Assignment:
Starting at the line with "periode yang sama, nilai", copy each line through the last one below exactly as written, without any pictures.

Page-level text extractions

^^^^^^^^^^^^^^^^

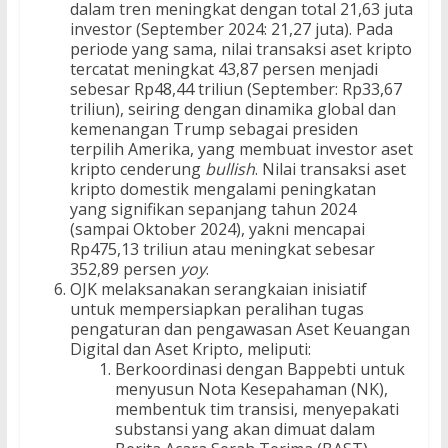
dalam tren meningkat dengan total 21,63 juta
investor (September 2024: 21,27 juta). Pada
periode yang sama, nilai transaksi aset kripto
tercatat meningkat 43,87 persen menjadi
sebesar Rp48,44 triliun (September: Rp33,67
triliun), seiring dengan dinamika global dan
kemenangan Trump sebagai presiden
terpilih Amerika, yang membuat investor aset
kripto cenderung
bullish
. Nilai transaksi aset
kripto domestik mengalami peningkatan
yang signifikan sepanjang tahun 2024
(sampai Oktober 2024), yakni mencapai
Rp475,13 triliun atau meningkat sebesar
352,89 persen
yoy
.
OJK melaksanakan serangkaian inisiatif
untuk mempersiapkan peralihan tugas
pengaturan dan pengawasan Aset Keuangan
Digital dan Aset Kripto, meliputi:
Berkoordinasi dengan Bappebti untuk
menyusun Nota Kesepahaman (NK),
membentuk tim transisi, menyepakati
substansi yang akan dimuat dalam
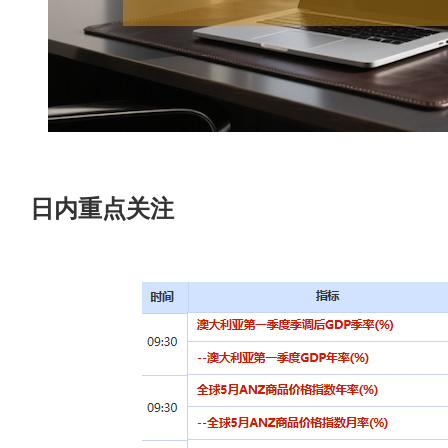
日内重点关注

^^^^^^^^^^^^^^^^

Task response:
periode yang sama, nilai transaksi aset kripto
tercatat meningkat 43,87 persen menjadi
sebesar Rp48,44 triliun (September: Rp33,67
triliun), seiring dengan dinamika global dan
kemenangan Trump sebagai presiden
terpilih Amerika, yang membuat investor aset
kripto cenderung
bullish
. Nilai transaksi aset
kripto domestik mengalami peningkatan
yang signifikan sepanjang tahun 2024
(sampai Oktober 2024), yakni mencapai
Rp475,13 triliun atau meningkat sebesar
352,89 persen
yoy
.
OJK melaksanakan serangkaian inisiatif
untuk mempersiapkan peralihan tugas
pengaturan dan pengawasan Aset Keuangan
Digital dan Aset Kripto, meliputi:
Berkoordinasi dengan Bappebti untuk
menyusun Nota Kesepahaman (NK),
membentuk tim transisi, menyepakati
substansi yang akan dimuat dalam
日内重点关注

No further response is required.